Everything from the line containing "[919,238,983,259] pazjent. ->" through the line containing "[783,479,847,500] pazjent, ->" in the listing below should be copied exactly, and nothing more.

*** Opening Recorded information ***

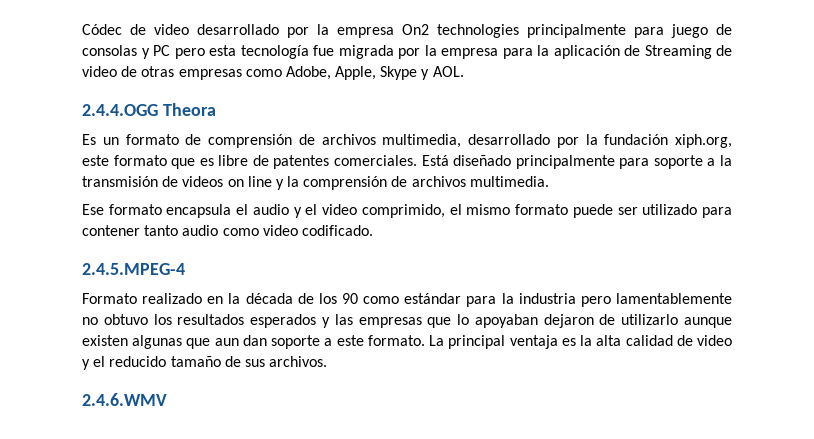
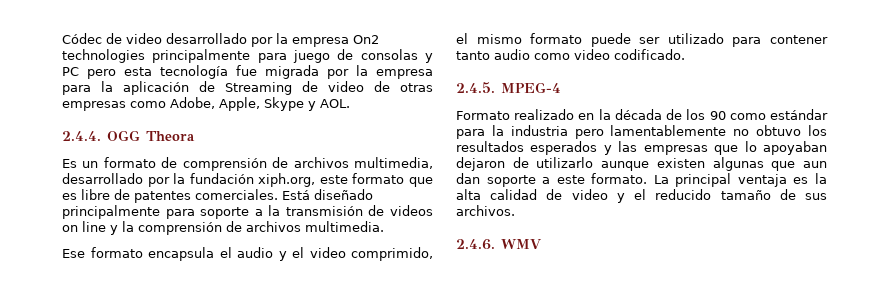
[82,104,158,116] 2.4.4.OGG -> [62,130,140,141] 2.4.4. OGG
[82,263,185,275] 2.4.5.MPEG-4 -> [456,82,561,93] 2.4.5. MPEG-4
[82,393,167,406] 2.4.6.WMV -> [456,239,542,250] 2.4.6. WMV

*** Closing Recorded information ***
*** Opening Recorded information ***

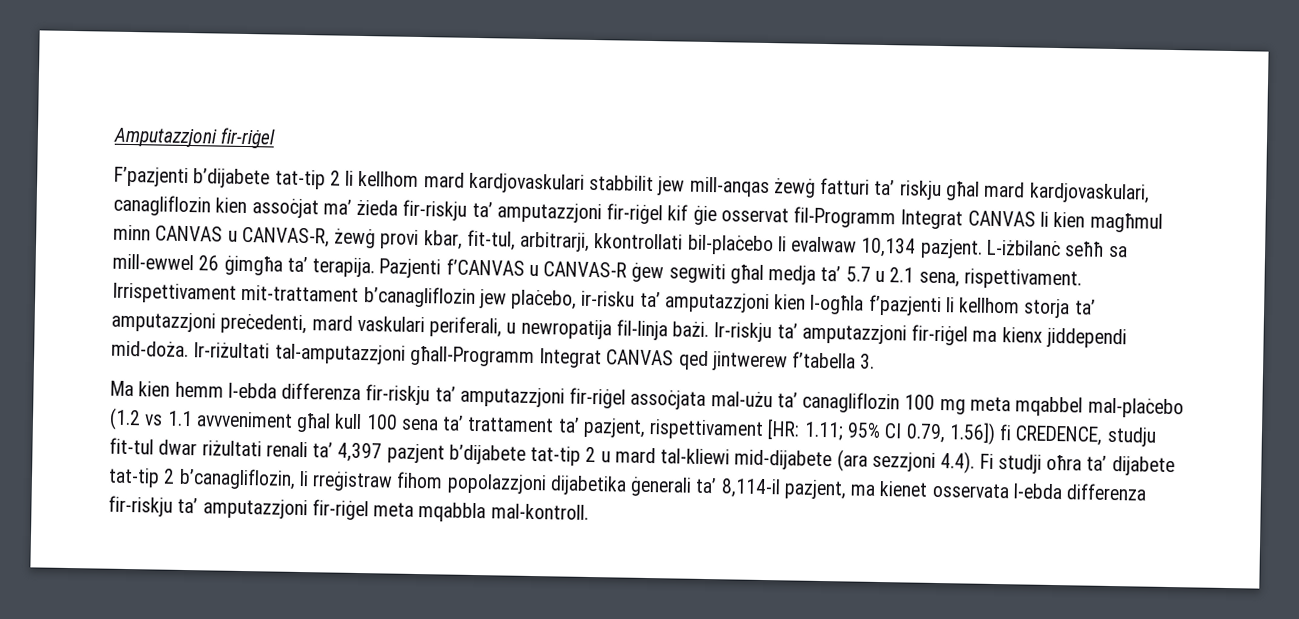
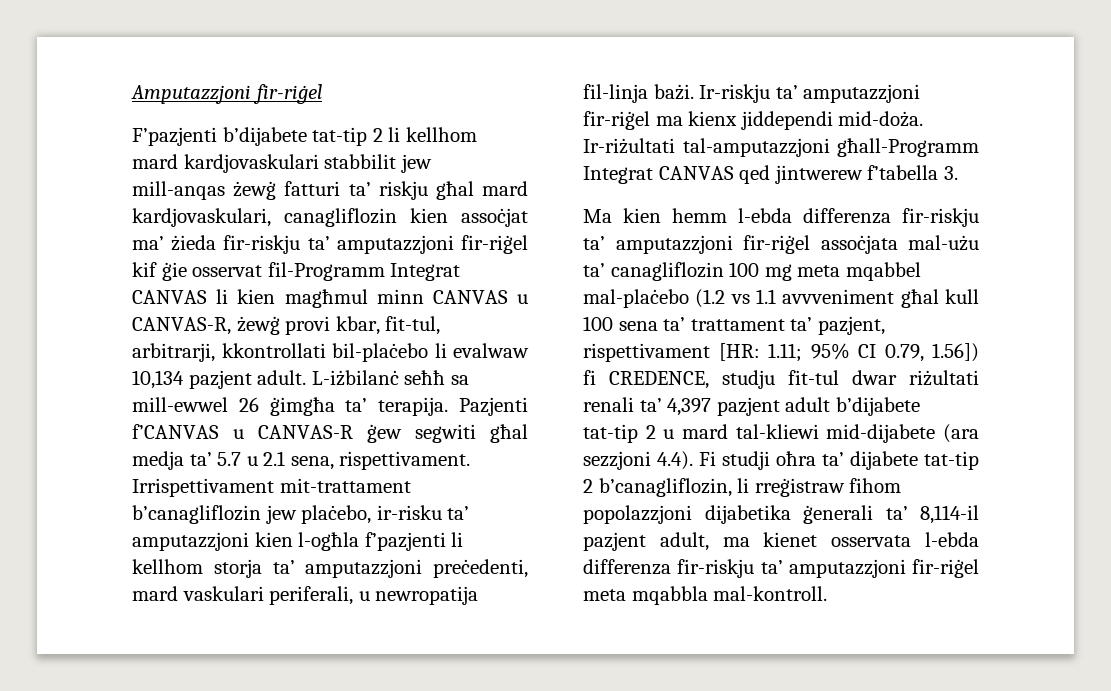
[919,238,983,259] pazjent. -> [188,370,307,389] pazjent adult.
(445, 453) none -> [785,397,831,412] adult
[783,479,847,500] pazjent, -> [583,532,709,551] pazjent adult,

*** Closing Recorded information ***
*** Opening Recorded information ***

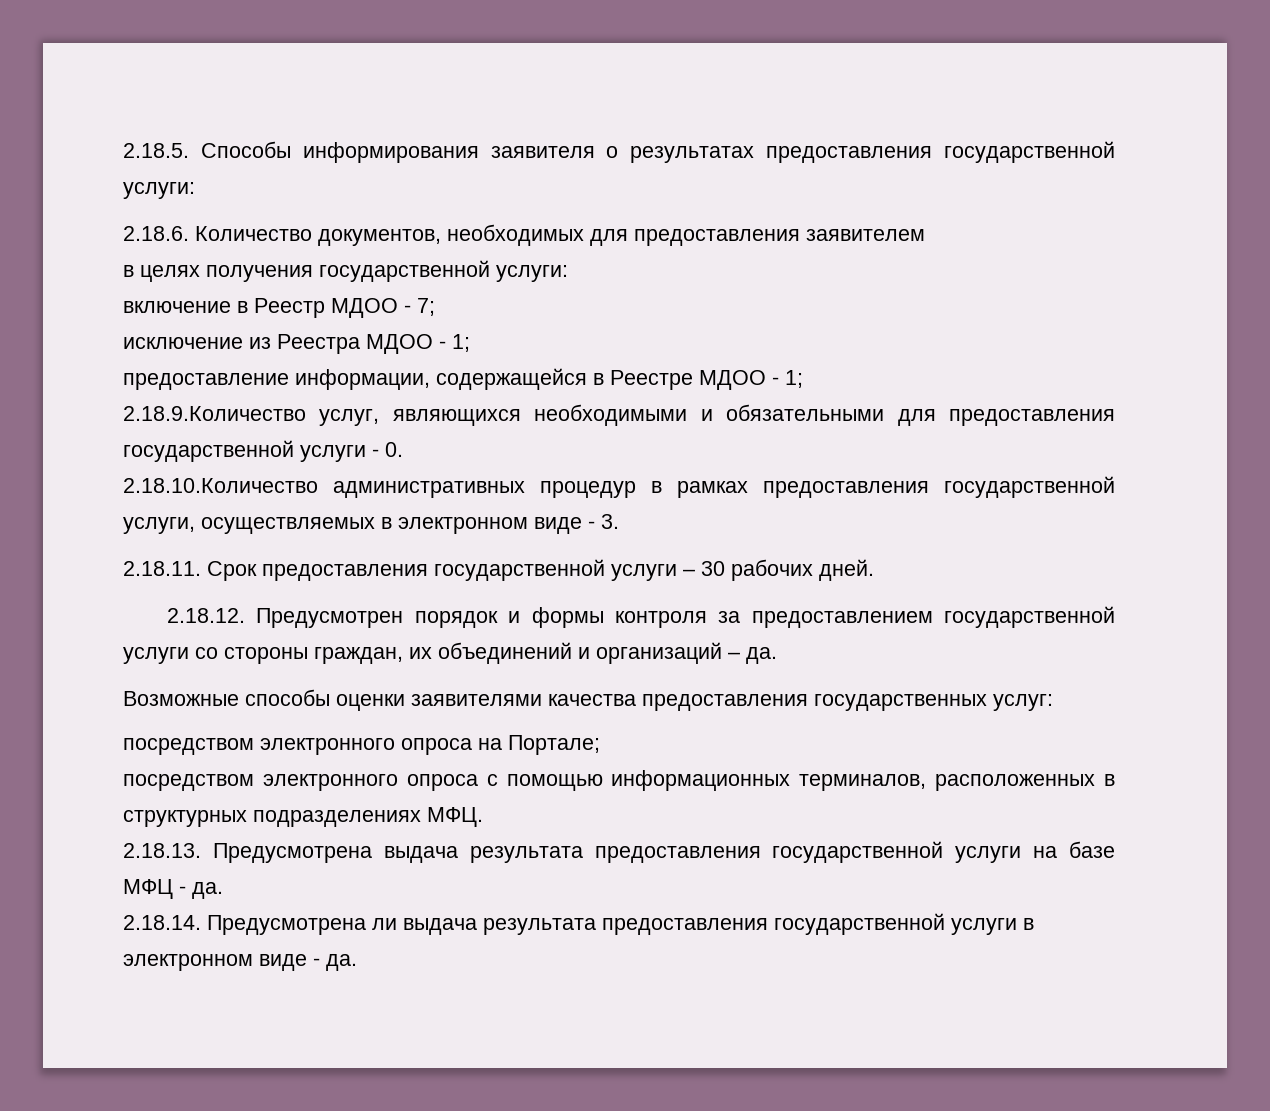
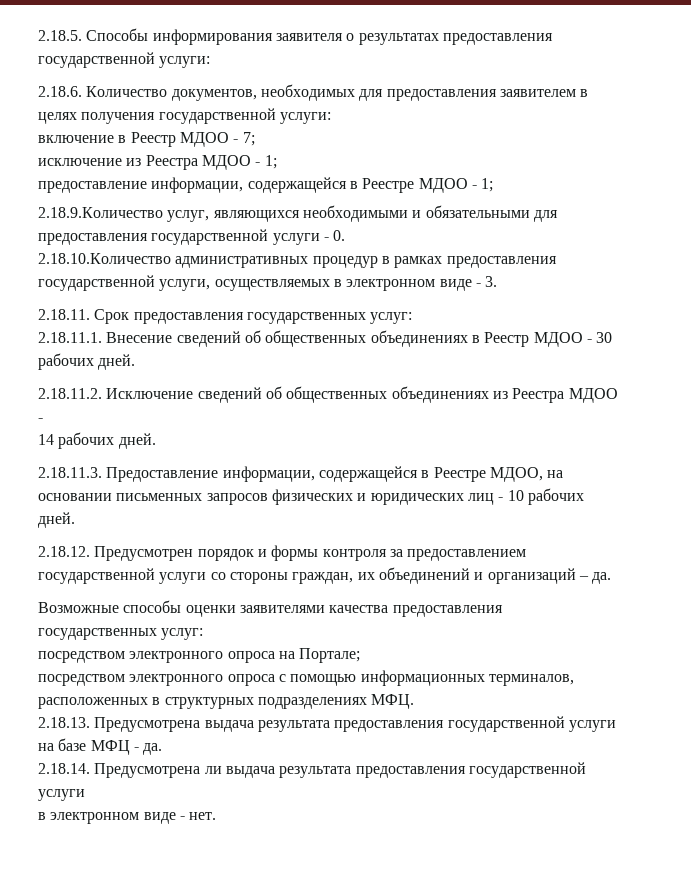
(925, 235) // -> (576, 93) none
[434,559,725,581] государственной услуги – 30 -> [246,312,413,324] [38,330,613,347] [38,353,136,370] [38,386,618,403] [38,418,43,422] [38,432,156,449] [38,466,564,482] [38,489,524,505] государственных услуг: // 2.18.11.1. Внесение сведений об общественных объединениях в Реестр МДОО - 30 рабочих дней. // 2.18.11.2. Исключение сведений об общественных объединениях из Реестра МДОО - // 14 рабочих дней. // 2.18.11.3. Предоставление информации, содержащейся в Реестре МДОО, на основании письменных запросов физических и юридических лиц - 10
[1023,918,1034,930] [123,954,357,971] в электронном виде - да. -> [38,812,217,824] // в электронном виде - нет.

*** Closing Recorded information ***

## Answer box
[919,238,983,259] pazjent. -> [188,370,307,389] pazjent adult.
(445, 453) none -> [785,397,831,412] adult
[783,479,847,500] pazjent, -> [583,532,709,551] pazjent adult,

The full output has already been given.